Limitations and Future Directions
The study is limited by its single-course context and high baseline performance, which may mask potential effects in more heterogeneous or lower-achieving populations. Behavioral proxies (time-on-task, revision rates) do not capture deeper cognitive or affective processes. Future work should incorporate qualitative analyses of feedback uptake, longitudinal tracking of transfer effects, and integration of emotional and motivational dimensions in feedback design.

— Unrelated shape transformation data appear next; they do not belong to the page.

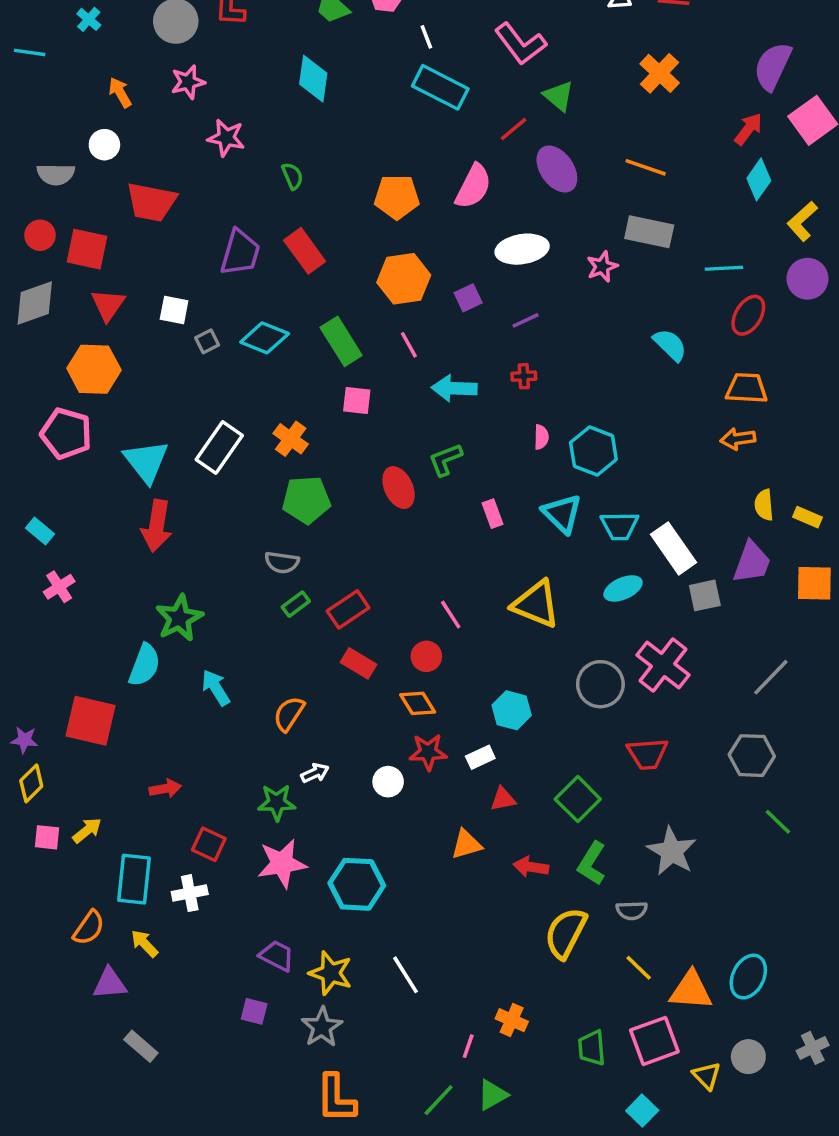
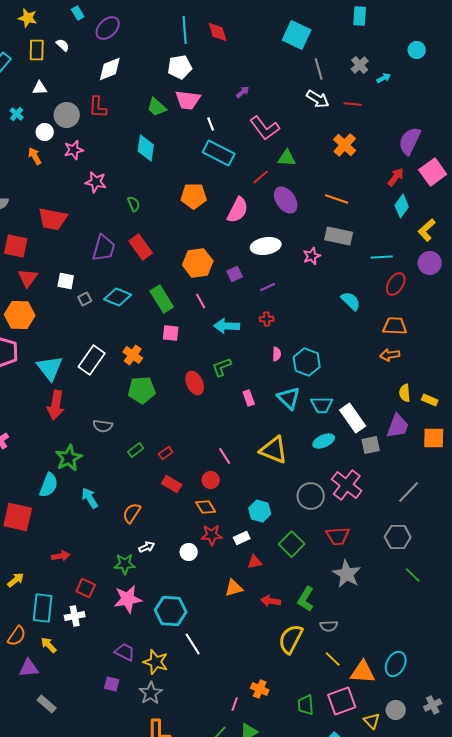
green triangle: (559, 96) -> (287, 158), turned -36
white circle: (104, 145) -> (45, 132), moved
orange pentagon: (397, 197) -> (194, 196), moved
gray semicircle: (282, 562) -> (103, 426), moved
red rectangle: (348, 609) -> (166, 453), size x0.6
green square: (578, 799) -> (292, 544), moved
gray star: (672, 851) -> (347, 574), moved
white line: (405, 975) -> (193, 644), moved

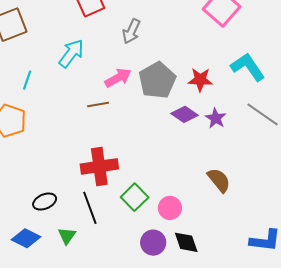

The scalability and consistency of AI-generated feedback offer unique opportunities for large-scale, controlled studies of feedback mechanisms. Advances in LLM prompt engineering, affective computing, and adaptive feedback systems will further refine the capacity of AI to support differentiated, personalized learning at scale.
Conclusion
This RCT demonstrates that AI-generated feedback can be systematically engineered to deliver directive, metacognitive, and hybrid interventions with clear linguistic and functional distinctions. Hybrid feedback maximizes revision engagement while maintaining reflective scaffolding, without compromising confidence or resource quality. The results provide robust empirical guidance for the design and deployment of AI-driven feedback systems in higher education, emphasizing the importance of prompt design, feedback literacy, and adaptive scaffolding. The integration of AI in feedback processes holds promise for scalable, personalized, and pedagogically aligned support, contingent on ongoing refinement and contextualization.